2 Answers

MichalMoskala · Answer 1 · 2020-01-24T23:11:49+0000

Answer: Option D

P (C) =P (C | A) = 0.55

Explanation:

First we assign names to events:

Event C: The selected people are from California

Event A: The selected person prefers the A mark

Now notice in the table that the total number of people is: 275.

Then, the number of people who prefer the A mark is: 176

The number of people who are from California is: 150

The number of people in California who prefer the A brand is: 96

Then we have that:

P(C)=(150)/(275)=(6)/(11)=0.55

P(A)=(176)/(275)=(16)/(25)

(Stored data entries)
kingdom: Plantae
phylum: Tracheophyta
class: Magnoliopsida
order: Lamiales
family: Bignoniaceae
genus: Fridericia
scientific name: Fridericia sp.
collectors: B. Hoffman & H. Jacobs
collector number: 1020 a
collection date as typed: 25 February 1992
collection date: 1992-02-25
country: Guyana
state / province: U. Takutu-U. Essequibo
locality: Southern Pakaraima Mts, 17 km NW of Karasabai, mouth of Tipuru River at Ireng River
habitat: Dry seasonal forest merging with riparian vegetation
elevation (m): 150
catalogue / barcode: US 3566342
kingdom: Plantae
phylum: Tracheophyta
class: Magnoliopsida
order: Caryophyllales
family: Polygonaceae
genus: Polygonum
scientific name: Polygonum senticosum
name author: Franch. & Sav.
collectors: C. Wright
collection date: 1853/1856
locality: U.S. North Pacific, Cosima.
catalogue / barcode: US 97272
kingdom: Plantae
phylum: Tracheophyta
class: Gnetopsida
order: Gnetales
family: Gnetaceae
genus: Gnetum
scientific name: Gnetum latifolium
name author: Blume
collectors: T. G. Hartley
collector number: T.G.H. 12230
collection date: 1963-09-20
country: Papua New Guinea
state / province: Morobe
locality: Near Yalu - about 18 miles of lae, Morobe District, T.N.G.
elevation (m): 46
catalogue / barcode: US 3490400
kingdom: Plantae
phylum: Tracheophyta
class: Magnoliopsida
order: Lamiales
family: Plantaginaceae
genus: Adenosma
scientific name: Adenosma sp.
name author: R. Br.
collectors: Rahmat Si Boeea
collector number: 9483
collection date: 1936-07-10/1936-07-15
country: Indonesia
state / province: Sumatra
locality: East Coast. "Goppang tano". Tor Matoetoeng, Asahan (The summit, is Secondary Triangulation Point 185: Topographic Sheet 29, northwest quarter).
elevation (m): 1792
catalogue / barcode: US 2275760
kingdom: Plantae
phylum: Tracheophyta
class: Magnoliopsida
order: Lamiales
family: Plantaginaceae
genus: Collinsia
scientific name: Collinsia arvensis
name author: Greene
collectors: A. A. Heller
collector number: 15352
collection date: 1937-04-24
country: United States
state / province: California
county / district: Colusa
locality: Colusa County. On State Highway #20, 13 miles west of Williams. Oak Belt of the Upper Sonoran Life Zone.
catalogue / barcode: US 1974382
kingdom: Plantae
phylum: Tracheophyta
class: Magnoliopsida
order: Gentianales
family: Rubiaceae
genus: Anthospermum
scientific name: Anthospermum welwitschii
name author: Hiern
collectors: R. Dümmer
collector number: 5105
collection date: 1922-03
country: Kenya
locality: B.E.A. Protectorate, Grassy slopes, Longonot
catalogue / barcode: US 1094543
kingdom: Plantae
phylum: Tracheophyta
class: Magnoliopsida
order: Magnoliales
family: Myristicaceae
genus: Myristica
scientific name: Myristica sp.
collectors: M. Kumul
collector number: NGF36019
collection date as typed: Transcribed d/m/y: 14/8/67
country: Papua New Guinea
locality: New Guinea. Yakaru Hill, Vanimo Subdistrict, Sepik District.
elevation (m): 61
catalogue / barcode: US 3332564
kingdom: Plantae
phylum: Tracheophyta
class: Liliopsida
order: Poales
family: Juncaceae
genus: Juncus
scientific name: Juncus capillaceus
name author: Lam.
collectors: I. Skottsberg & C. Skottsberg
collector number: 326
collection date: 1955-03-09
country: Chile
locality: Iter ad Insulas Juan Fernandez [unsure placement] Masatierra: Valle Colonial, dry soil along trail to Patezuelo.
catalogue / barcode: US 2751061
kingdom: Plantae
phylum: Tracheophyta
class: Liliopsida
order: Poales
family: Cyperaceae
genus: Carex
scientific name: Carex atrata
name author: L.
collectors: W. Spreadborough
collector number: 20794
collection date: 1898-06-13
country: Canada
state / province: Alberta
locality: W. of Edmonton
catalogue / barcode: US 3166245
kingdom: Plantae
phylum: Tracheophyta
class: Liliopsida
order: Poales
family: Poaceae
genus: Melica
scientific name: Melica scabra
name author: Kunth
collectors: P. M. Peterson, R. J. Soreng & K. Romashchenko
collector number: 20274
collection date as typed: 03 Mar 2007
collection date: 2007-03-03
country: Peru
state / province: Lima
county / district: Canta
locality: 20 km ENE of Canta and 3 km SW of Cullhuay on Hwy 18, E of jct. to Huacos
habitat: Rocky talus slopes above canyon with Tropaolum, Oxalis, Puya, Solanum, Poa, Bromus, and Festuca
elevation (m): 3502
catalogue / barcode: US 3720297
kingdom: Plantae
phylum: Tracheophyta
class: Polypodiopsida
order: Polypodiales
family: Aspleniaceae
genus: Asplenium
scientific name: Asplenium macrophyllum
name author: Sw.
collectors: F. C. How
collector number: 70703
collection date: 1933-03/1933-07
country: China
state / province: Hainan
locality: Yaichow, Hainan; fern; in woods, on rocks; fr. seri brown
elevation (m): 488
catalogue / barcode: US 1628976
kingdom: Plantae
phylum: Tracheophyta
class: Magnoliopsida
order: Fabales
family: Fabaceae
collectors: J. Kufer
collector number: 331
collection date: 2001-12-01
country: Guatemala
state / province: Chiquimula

:: Work item ::
Carry on with the worked probability answer about people from California who prefer brand A, starting after its last line.

:: Reply to the exercise ::
$P (C\ and\ A) = (96)/(275)=0.3491$

Then:

$P(C|A)=(P(C\ and\ A))/(P(A))\\\\P(C|A)=((96)/(275))/((16)/(25))=(6)/(11)=0.55$

By definition two events C and A are independent if and only if:

$P (C\ and\ A) = P (A)*P (C)$

Then, if A and C are independent events, it must be fulfilled that:

$P(C|A)=(P(A)*P(C))/(P(A))\\\\P(C|A)=P(C)$

Note that
P (C) = 0.55 and
P (C | A) = 0.55

So:

P (C | A) = P (C)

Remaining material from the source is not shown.